▸ STATED EXERCISE A
In the passage about eating plant-eating animals, how long ago did our ancestors discover the delectable qualities of animal flesh?
▸ STATED EXERCISE B
In the passage about eating plant-eating animals, rewrite the part between "Probably since ducks" and "themselves. It’s true.", inclusive, with "ducks" changed to "geese".
▸ STATED EXERCISE C
Continue the passage about eating plant-eating animals from its last sentence.

▸ SUPPLIED TEXT
* START *

Probably since ducks have been in the news recently, sort of, my friend Jack mused to me the other day how, in his long experience consuming the animals, the species of ducks that feed on plants are tastier than those that eat fish. Vegetarian ducks, likely vegans, are tastier than the carnivorous ducks. I thought that notion was quite interesting, and something that I had never considered. He later posited that, for the most part, we humans just eat animals that are non-meat-eating themselves. It’s true.

It’s been about 2.5 million years since our ancestors discovered the delectable qualities of animal flesh, and we have evolved into meat-eating creatures that enjoy eating creatures that eat plants. Think about the meats that you might find at the supermarket or on a restaurant menu: beef, chicken, pork, veal, lamb, duck, boar, buffalo, turkey, quail, goose, mutton, and rabbit. These are all grass or grain fed. Pigs, and boars are omnivorous, but the ones that make it to the grocers’ aisles or the restaurant kitchens have a strictly vegetarian diet. The boars in Tuscany, feeding heavily on Sangiovese grapes, are especially tasty, by the way. Even those animals less likely to be found on menus though consumed somewhere are also herbivores: venison, elk, ostrich, antelope, dove, pheasant, alligator, guinea pig and lama.

* END *

▸ EXTRACTED RECORDS

* START *

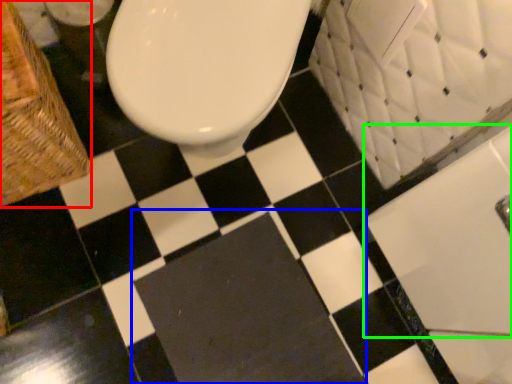
Question: Which object is positioned farthest from basket (highlighted by a red box)? Select from bath mat (highlighted by a blue box) and bath (highlighted by a green box).

Choices:
 (A) bath mat
 (B) bath

Answer: (B)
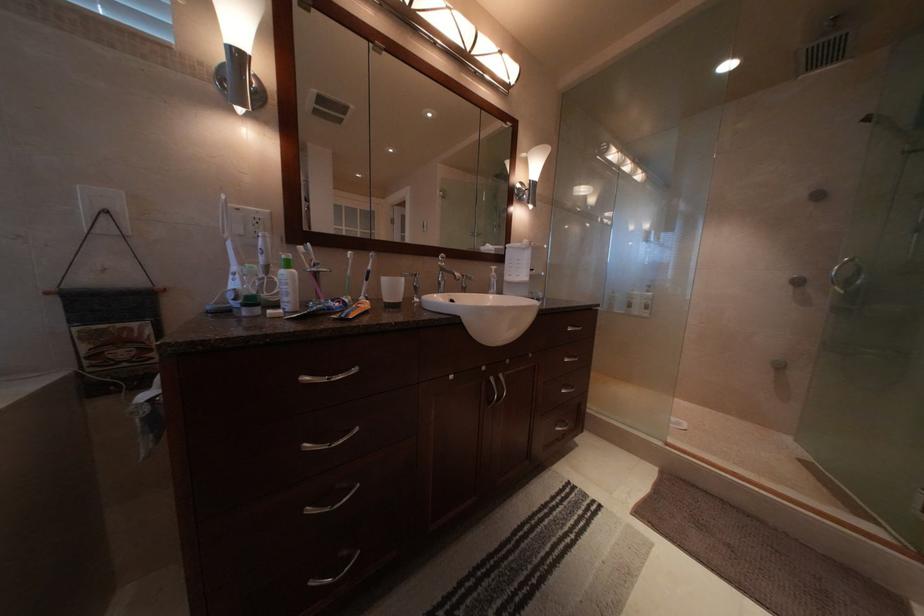
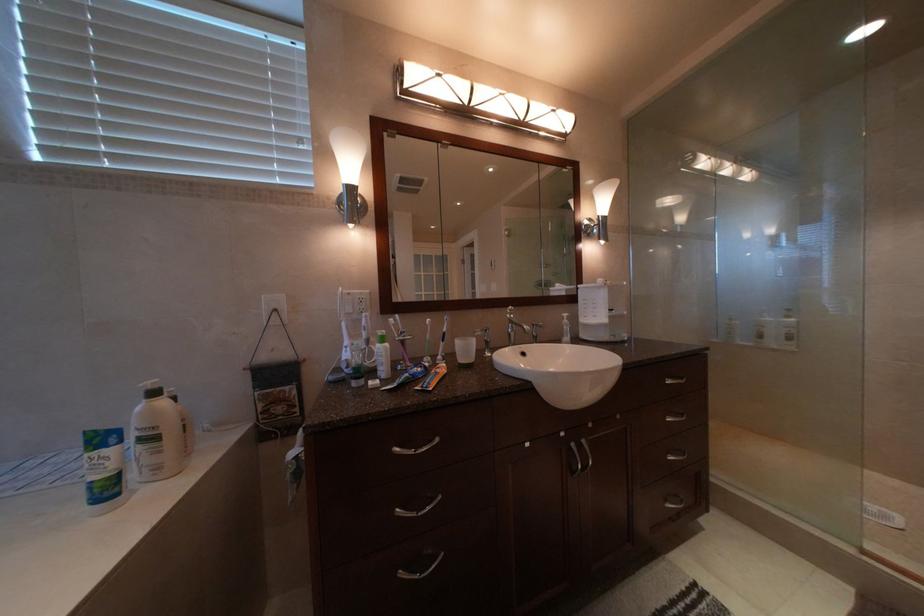
Question: The camera is either moving clockwise (left) or counter-clockwise (right) around the object. The first image is from the beginning of the video and the second image is from the end. Is the camera moving left or right when shooting the video?

Choices:
 (A) Left
 (B) Right

Answer: (B)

* END *

▸ EXPECTED ANSWER A
About 2.5 million years ago.

▸ EXPECTED ANSWER B
Probably since geese have been in the news recently, sort of, my friend Jack mused to me the other day how, in his long experience consuming the animals, the species of geese that feed on plants are tastier than those that eat fish. Vegetarian geese, likely vegans, are tastier than the carnivorous geese. I thought that notion was quite interesting, and something that I had never considered. He later posited that, for the most part, we humans just eat animals that are non-meat-eating themselves. It’s true.

▸ EXPECTED ANSWER C
Not all mammals eaten by people just eat plants. Bears are carnivores and omnivores, but are rarely eaten in this country anymore, much less found on restaurant menus. Seals and dogs and cats are also meat-eaters and are regularly consumed in some cultures, but for the vast majority of meat consumed across the globe, there is a clear preference for those animals that just consume plants.

As for fish, this theme is not nearly absolute. Most of the fish we consume eat algae, plankton or some other type of plants, but there are many other species that eat other fish. Tuna, swordfish, king mackerel, grouper, tilefish and shark are the most prominent that are commercially fished. Excepting for the high mercury content, these are all very desirable, though shark maybe less so. But, fish have always been viewed differently than meat in most cultures. Strictures by the Roman Catholic Church against eating meat on certain days did not apply to fish, for example.

For whatever reason, as much as we humans enjoy meat, we like what we consume to eat quite a bit differently than we do.